Edit the driver file xusbpsu_ephandler.c and in the function XUsbPsu_EpBufferSend remove the flush of the data cache only for the buffer. The TRB must still be flushed as it is created by the CPU.
Bulk Out Details: there are also cache maintenance operations (invalidate) for the data buffer in the path for bulk out transfers in the functions XUsbPsu_EpBufferRecv() and XUsbPsu_EpXferComplete() that must be eliminated to get maximum performance when the R5 is only being used to control the USB and is not consuming the data.
The burst size, XUSBPSU_DEPCFG_BURST_SIZE(0x3), can also be tuned in XUsbPsu_SetEpConfig() to allow better performance.
The lsusb utility on a Linux host is the primary tool. With the USB device software running on the MPSoC, the host should see the device on USB as illustrated below.
The lsusb utility with the -s and verbose options (lsusb -s 04:64 -v) is very useful with a lot of output about the device endpoints. The shorter -t option is illustrated below.
A Linux host is used for the USB testing. LibUSB provides a nice framework to make USB communication simpler. A simple LibUsb application would be easy but not the highest performance. Since this application requires high performance the asynchronous transfer feature of the LibUsb framework is used. A key to higher performance is the size of the transfers. Testing showed that a 64k transfers or larger have good performance. 128K transfers yield a bit higher performance but the USB Device FIFO data register address space is only 64K by default such that the address space size must be altered to support 128K.
Data verification is not in the application but was performed to verify the data was correct based on the data generation in the PL (an incrementing 32 bit value).
The following Makefile is used to build the application test.c creating an executable named test.
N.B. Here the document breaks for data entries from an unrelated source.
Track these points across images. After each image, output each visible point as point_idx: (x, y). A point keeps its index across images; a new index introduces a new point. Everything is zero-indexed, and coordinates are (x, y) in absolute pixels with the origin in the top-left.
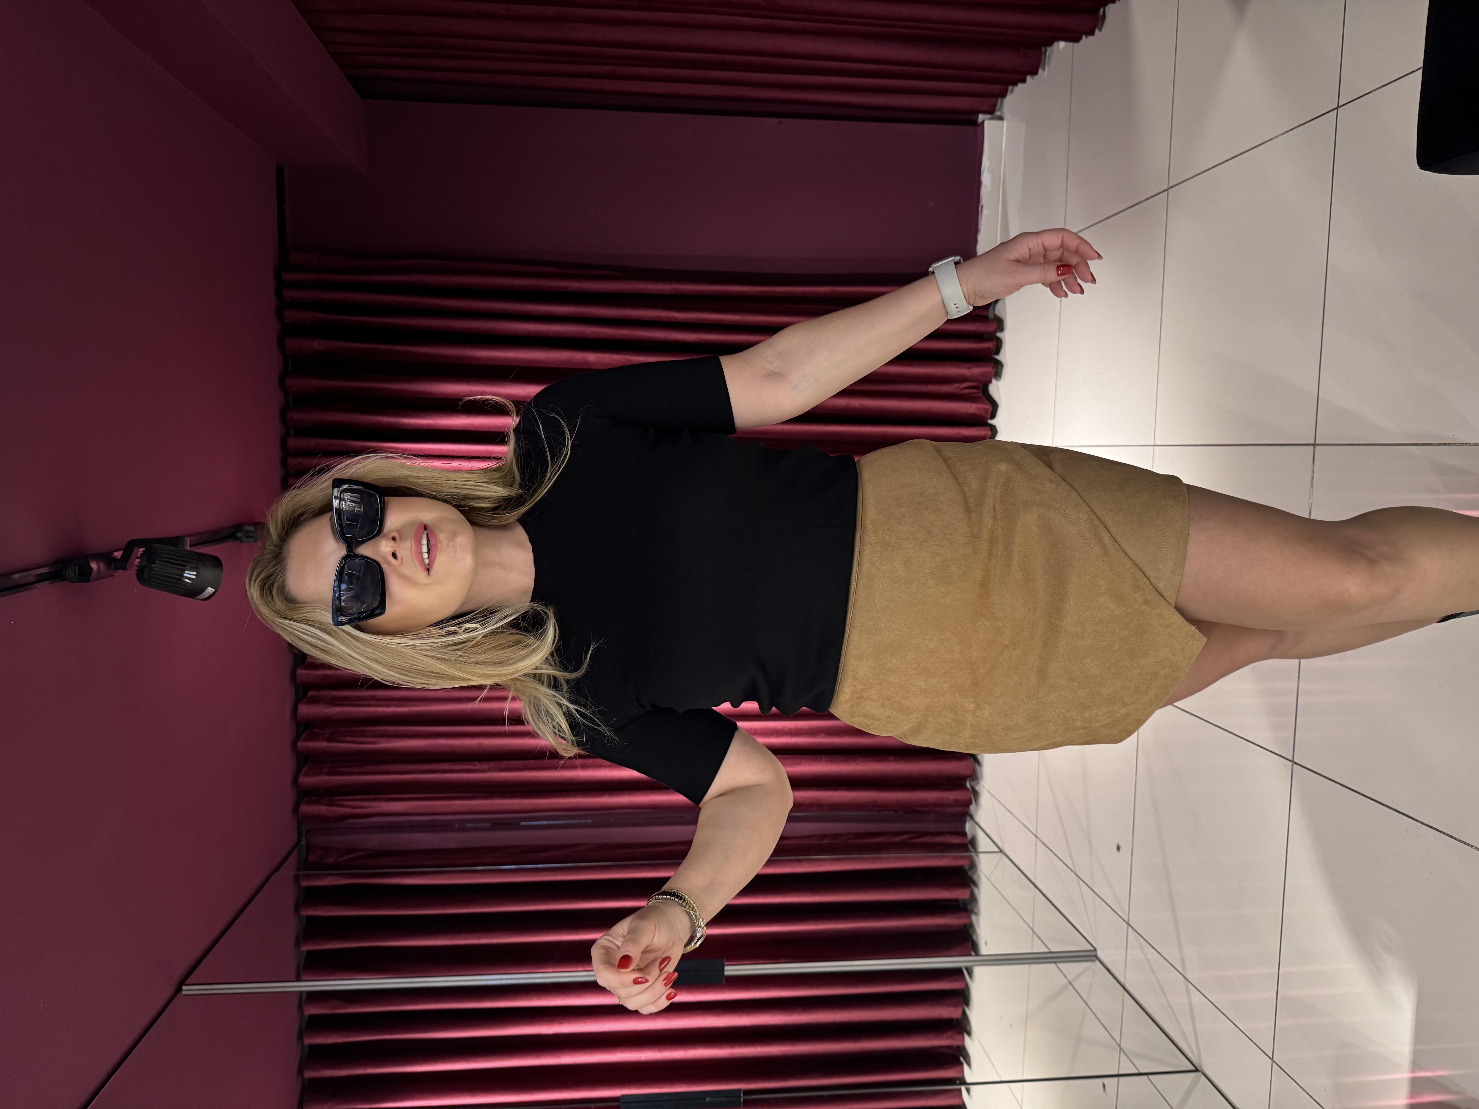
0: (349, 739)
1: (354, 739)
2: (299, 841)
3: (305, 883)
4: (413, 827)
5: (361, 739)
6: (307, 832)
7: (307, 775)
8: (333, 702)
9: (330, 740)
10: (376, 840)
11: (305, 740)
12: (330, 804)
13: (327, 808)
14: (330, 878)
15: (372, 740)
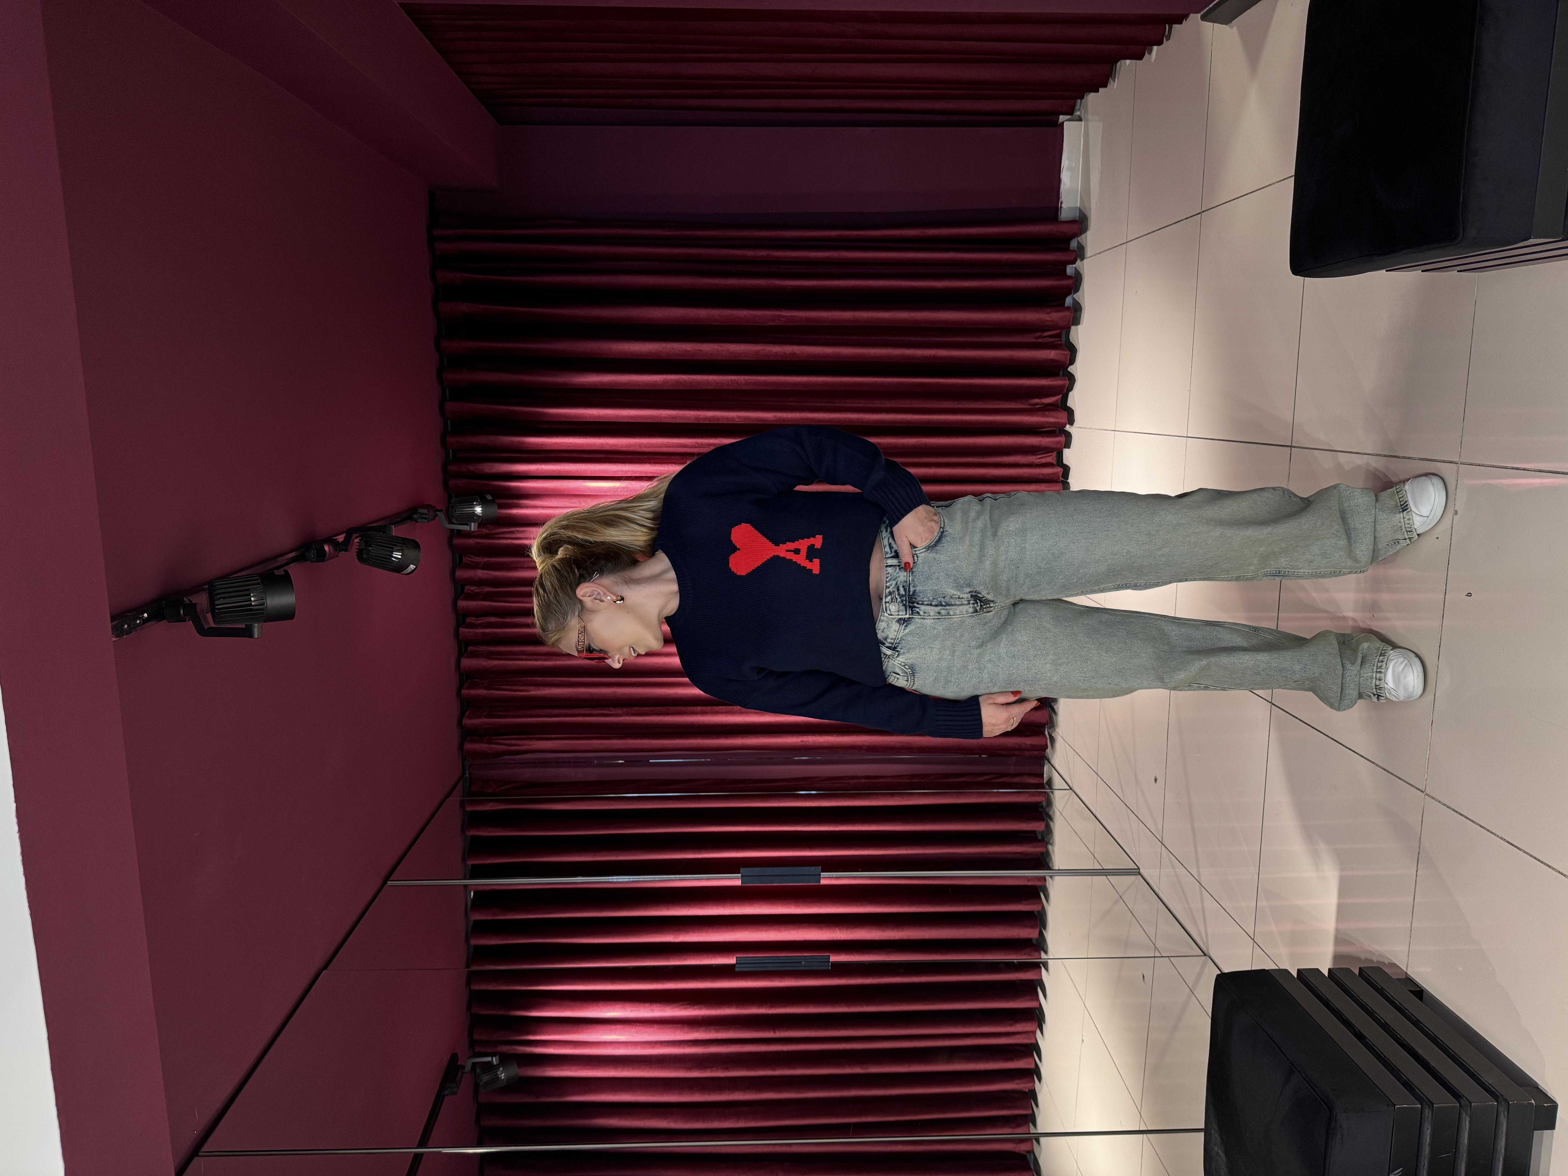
0: (504, 687)
1: (508, 687)
2: (464, 774)
3: (469, 809)
4: (559, 763)
5: (515, 688)
6: (470, 766)
7: (469, 717)
8: (490, 656)
9: (488, 688)
10: (528, 774)
11: (468, 688)
12: (489, 743)
13: (487, 745)
14: (491, 804)
15: (524, 688)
The Makefile sets up the compiler and linker flags to use the LibUSB library.
Host USB Capture
The Virtual USB Analyzer application along with the usbmon driver is used on Linux to capture USB transactions.
The following output of the host test program illustrates the system performance running on the R5 executing from DDR.
Prototyping with the A53 shows similar performance of near 400 MB / sec appearing to be the maximum system performance with the USB controller and driver. The USB Host performance must also be considered.
The PS DDR is the easiest method for performance testing of bulk in and bulk out transfers as no PL design is needed at all.
A PL BRAM is an easy alternative for performance testing of bulk and bulk out transfers while also testing the path into the PL.
Another design was tested which used 2 endpoints in the USB device. This design yielded good performance with the R5, about 20% higher than a single end point, but complicated the PL design since there is only one stream of data. The driver optimization described above for the R5 causes it to be about the same performance without the higher complexity of multiple endpoints with data ordering and combining requirements.
Prototyping was done with using TCM and OCM for the USB transfers. TCM gets a bit complicated as the address map for the R5 is a local address while the USB DMA must use global addresses for the TCM. TCM or OCM for the USB data did not help the performance. The R5 application running from TCM or OCM rather than DDR did not seem to help the performance which is likely due to the CPU caches.
USB 3.0 has shown to be effective in reading data from the PL while also not requiring the data to be buffered in DDR.